We’ve recently upgraded a customer from 6.5.2 to 6.6.1 (templates are still XSL) and after building the search catalogue using “search index type” in the ServerAdministrator I notice the following error in the console.log file. The field dw_description is a shared textarea field used on pretty much every content type so the error appears for each content item.

2009-09-11 12:25:48,976 ERROR [PSSearchIndexerImpl] Skipping indexing of field (name:dw_description,unitid:5033).
com.percussion.extension.PSExtensionProcessingException: An exception occurred while processing the "com.percussion.search.lucene.textconverter.PSTextConverterHtml" extension: org.xml.sax.SAXParseException: Content is not allowed in prolog..
	at com.percussion.search.lucene.textconverter.PSTextConverterHtml.getConvertedText(Unknown Source)
	at com.percussion.search.lucene.PSSearchIndexerImpl.o00000(Unknown Source)
	at com.percussion.search.lucene.PSSearchIndexerImpl.o00000(Unknown Source)
	at com.percussion.search.lucene.PSSearchIndexerImpl.o00000(Unknown Source)
	at com.percussion.search.lucene.PSSearchIndexerImpl.update(Unknown Source)
	at com.percussion.search.i.super(Unknown Source)
	at com.percussion.search.i.super(Unknown Source)
	at com.percussion.search.i.super(Unknown Source)
	at com.percussion.search.i.super(Unknown Source)
	at com.percussion.search.i$1.run(Unknown Source)

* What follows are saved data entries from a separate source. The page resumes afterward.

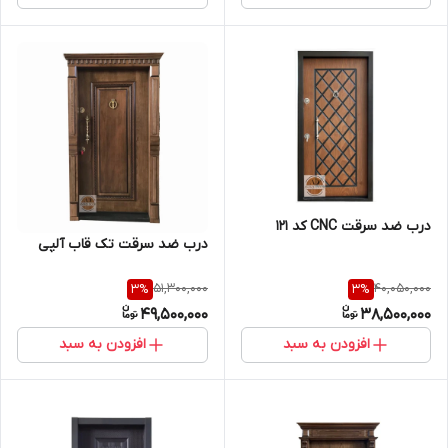
درب ضد سرقت CNC کد 121
درب ضد سرقت تک قاب آلپی
51,300,000
40,050,000
3
%
3
%
49,500,000
38,500,000
افزودن به سبد
افزودن به سبد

I had a look a other forum posts and made sure that the allow inline links checkbox is not ticked.

Any clues?

Cheers
James

This has been fixed in 6.7.
There is a workaround you can use if you are not planning on upgrading.
If the content of the description field is plain text then set the mimetype mode to specified and value to to text/plain on that shared field.

Hi Bhuvaneshwar

Thanks for the advice but unfortunately after making the change, restarting the service and running “search index type” the error still appears in the logs.

Cheers
James